I used to own Le Chateau when it was trading in double digits. I sold after it began trending downwards and I toured their local stores as well as calling friends in Ontario to see if their branches were busy. I still check out their stores (generally deserted) so am not interested as a turn around story here and think you are lucky to profit.

I always check out the local A&W, Boston Pizza, Keg, bank branches,look at houses to see if the standard distribution of satellite providers prevail etc etc in my travels. I'm kinda worried about Boston Pizza here in the GTA...many of their restaurants are in need of a makeover and the traffic for happy hour seems too low.

I think you can grade your investment in Le Chateau in a similar manner...go to a few branches and watch how busy they are on a rainy Saturday...then check out a Lululemen branch as an upper benchmark and maybe Reitman's as break even?

Not everything is revealed in reading financials. Hope I haven't rambled too much.


----------



## Nick1357 (Aug 12, 2010)

I'm not sure about all of their products, but I know their shirts are poor quality. Bad stitching and poor fabrics imo. You buy something from them once because it looks nice on the shelf, but you never buy from them again. I've had other friends express the same opinion of them. Now that may not necessarily say much about the quality of their stock, I don't know...


----------



## Plastickmat (Feb 13, 2012)

So what I'm getting from some of you is "sell" and let the rest ride for free... mind explaining the reasoning behind this wisdom?

The rest of you seem to think like I did, looking at how unbusy the stores were when I bought it at 1.51 it was a guess to know whether my 643 stocks were goign down the drain or not.

From here on I've doubled my investment in less than a year. The stock has been coming down over the past 2 days (0.5$ +/-) Its not that it really bothers me I still get 100% return, but am I better off waiting for more even if it plunges or just take whats good now.

Thanks for all your help its not easy to decide these days as a new investor most of my investments went negative so I havent learned to deal with something going up yet haha.

EDIT : I mean it kills to say it and everyone fears it, but what if I'm content with 100% now when in a long run (I dont need this money) I can acheive 5-10x more. If this can help you guys see my reasoning.


----------



## jcgd (Oct 30, 2011)

We see the reasoning, but you need to determine the REASON the stock would continue up. Maybe it was fluke you doubled your money. Maybe it wasn't. Personally, I'm not going to research the stock because 1) I've never bought anything there, 2) I don't know anyone who has bought anything there, 3) the stores are usually ghost towns whenever I've looked into a store. For me it's simply not on my radar. 
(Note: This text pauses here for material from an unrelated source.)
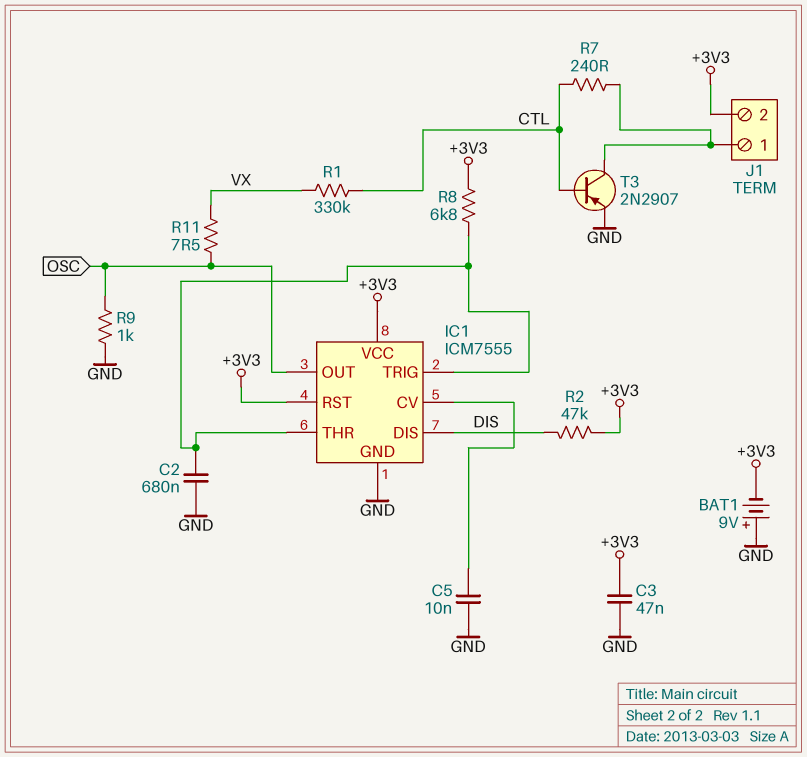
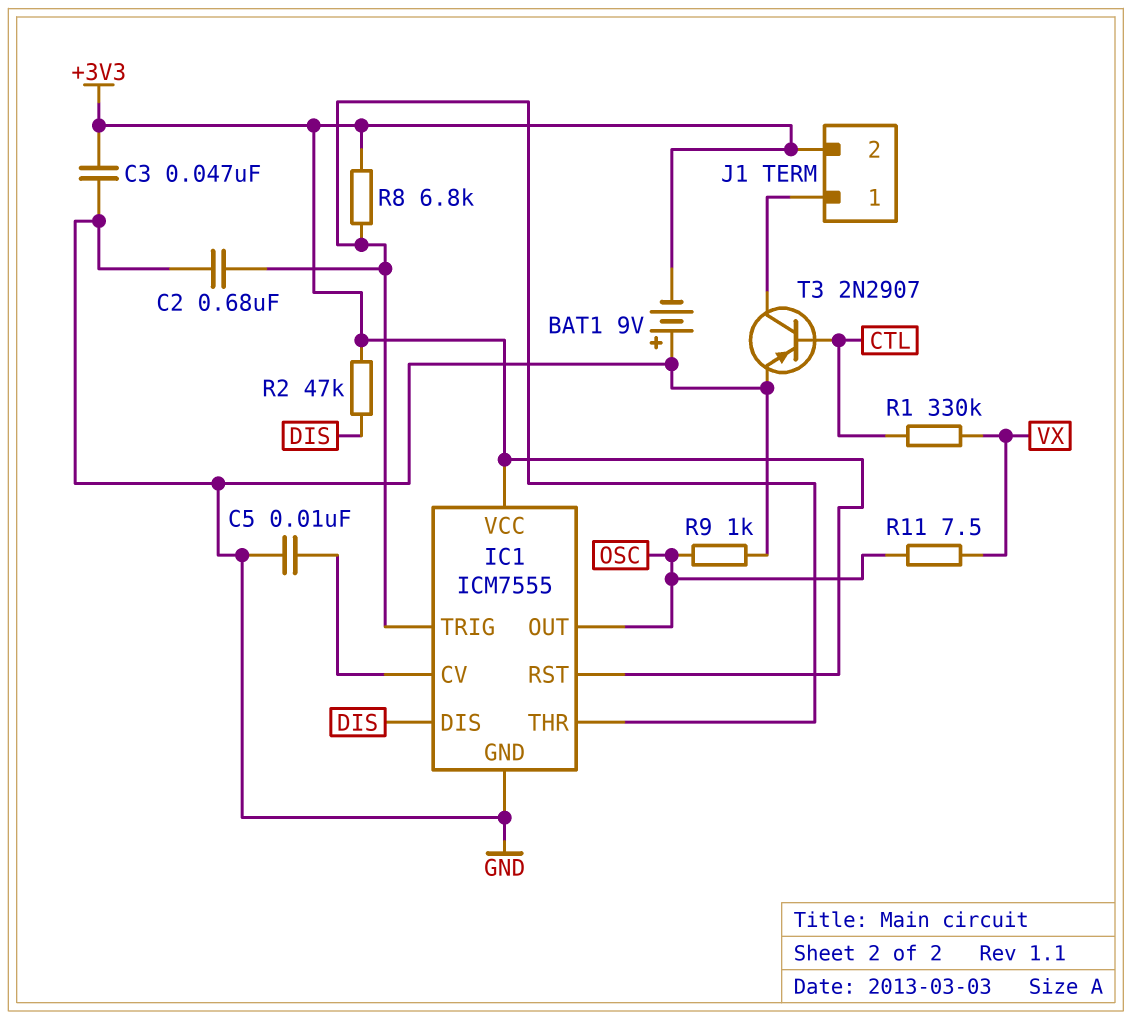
R7: 240 (CTL, J1/1) -> none

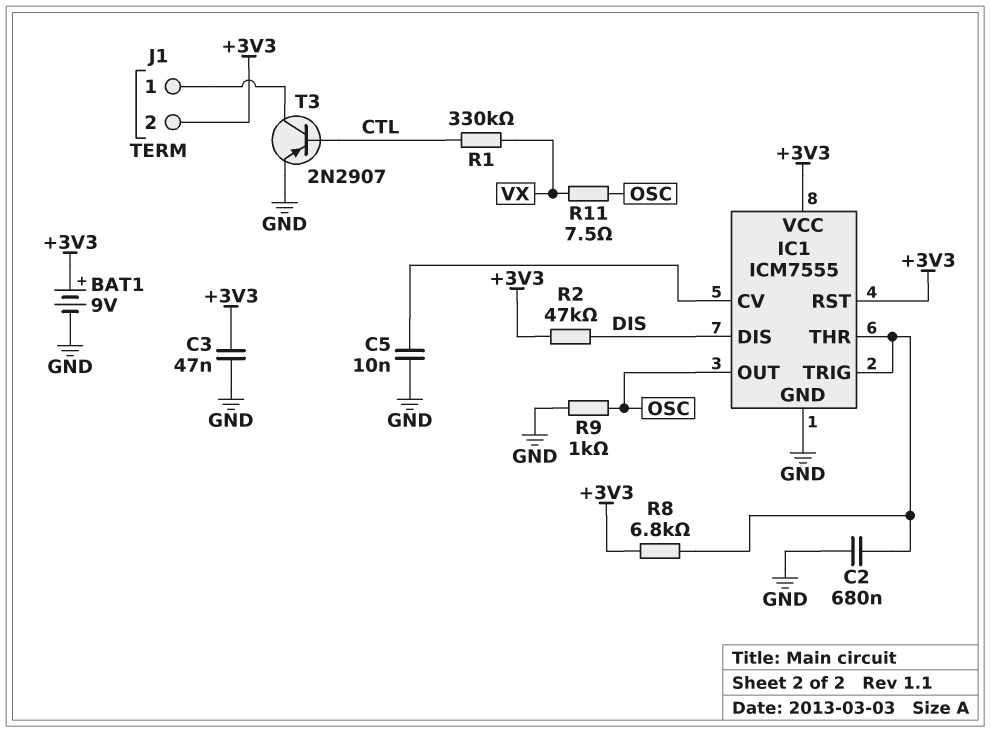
BAT1: 9V (plus GND, minus +3V3) -> 9V (plus +3V3, minus GND)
If you want to hold it, you should be able to say why. If your reason is it doubled once then it might double again then I'm not sure why you bought in the first place. If you had a solid original thesis and it still applies I would say hold it. 

I'll give you an example of my though process. I bought DG last October and have done very well so far. I thought it was a solid company compared to its peers and I was looking for a discount retailer who takes advantage of the depressed economy. I'm not genius or economist so my trends are pretty big and generic. 

Now with the US housing coming around and the discount retailers taking some hits I'm considering whether to hold, sell, or take my original investment off the table. I'm leaning towards selling some and keeping the freebies because I still like the stock, but I have some better (I think) ideas of where I want to put my money.


----------



## Sampson (Apr 3, 2009)

This market space is going to get very very very competitive with discount, youth, high-end apparel coming from the US next year.

With the Tanger Outlets, Marshall's, Target, J Crew, Bloomingdales, Nordstrom all arriving. I could possibly see Le Chateau being bought out, but not common in this space as you can effectively choke out the competition quickly.

I would sell.


----------



## Young&Ambitious (Aug 11, 2010)

Sampson said:


> This market space is going to get very very very competitive with discount, youth, high-end apparel coming from the US next year.


Le Chateau is not youth oriented though and not that cheap, so they do differentiate themselves from other stores. Plus, they have the men's clothing.


----------



## thompsg4416 (Aug 18, 2010)

Nick1357 said:


> I'm not sure about all of their products, but I know their shirts are poor quality. Bad stitching and poor fabrics imo. You buy something from them once because it looks nice on the shelf, but you never buy from them again. I've had other friends express the same opinion of them. Now that may not necessarily say much about the quality of their stock, I don't know...


It's a terrible store. I've also bought stuff there because it looked good but it was terrible quality. I've never been back and their stores are always empty.

My advice is don't be greedy, get out while you can. There is no reason for this stock to climb higher then it is now. Take that advice with a grain of salt because I didn't research..


----------



## Sampson (Apr 3, 2009)

Young&Ambitious said:


> Le Chateau is not youth oriented though and not that cheap, so they do differentiate themselves from other stores. Plus, they have the men's clothing.


I suppose I don't know the Le Chateau client, but surely if you want to get into the premium space, Le Chateau has nothing on the brands that Bloomingdales nor Nordstrom carries, nor the diversity that the Outlet would bring.

Looking back at my comment, the adjectives were meant to be independent of one another. I didn't really mean discount youth, but discount space (Target and Marshalls), youth space (J Crew), high-end (Bloomingdales and Nordstrom), and Tanger's has everything.

Retail in Canada is 'unique'. Canadian brands have never had too much success breaking into the larger growth market of the US (except for LULU) and they do not have a unique enough presence within Canada to cement loyalty. Competition will be fierce and I see nothing that would differentiate Le Chateau. They don't have higher margins, nor a better distribution channel than the competitors, and they don't have voracious customers like LULU or AAPL. Where will the growth come from? I don't know the numbers of the company, but I believe the fundamentals will go down quickly.


----------